## Excerpted data
=-=-=
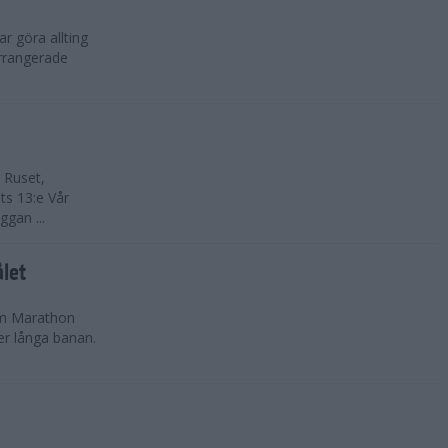
r göra allting
arrangerade
 Ruset,
ts 13:e Vår
gan ...
let
olm Marathon
er långa banan.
=-=-=
## What you will do
Counting the line that contains "arrangerade" as the first, copy exactly every line through the end of the records, and nothing else.

## Written response
arrangerade
 Ruset,
ts 13:e Vår
gan ...
let
olm Marathon
er långa banan.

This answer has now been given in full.